INSTRUCTIONS FOR THE TASK: Recast the lines below as a JSON list of strings, one string per line with blank lines left out, starting with the line that contains "form of **6:33:09**." and going on through the last line. Omit the pictures from the list.

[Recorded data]
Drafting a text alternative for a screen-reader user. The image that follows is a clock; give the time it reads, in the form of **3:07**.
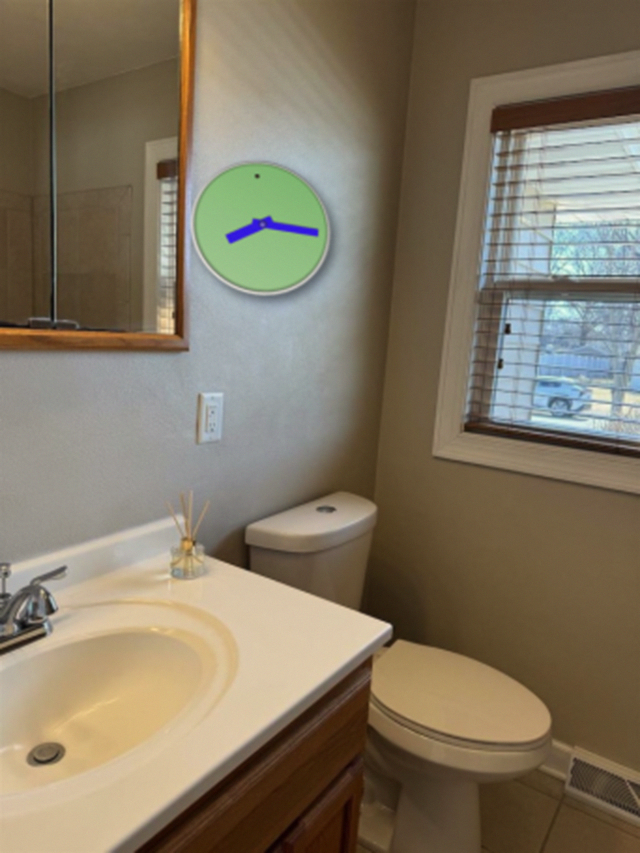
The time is **8:17**
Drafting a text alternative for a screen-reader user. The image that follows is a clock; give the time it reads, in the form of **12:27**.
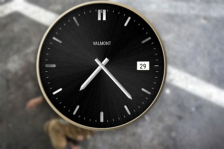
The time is **7:23**
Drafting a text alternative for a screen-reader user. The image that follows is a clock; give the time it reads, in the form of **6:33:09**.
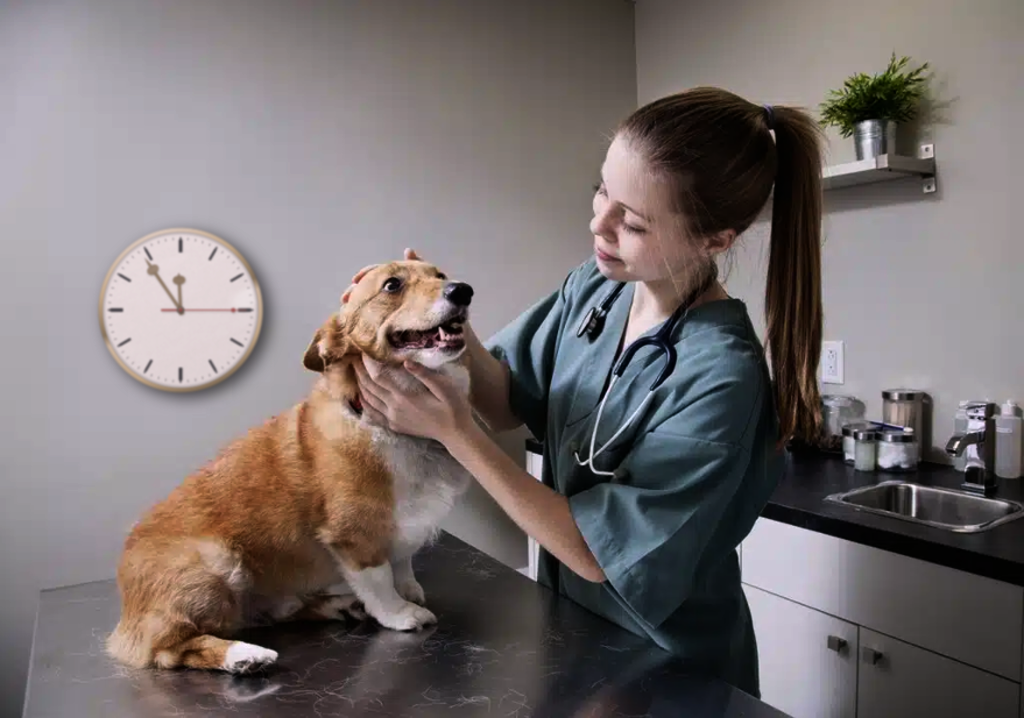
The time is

THE RESPONSE:
[
  "Drafting a text alternative for a screen-reader user. The image that follows is a clock; give the time it reads, in the form of **6:33:09**.",
  "The time is"
]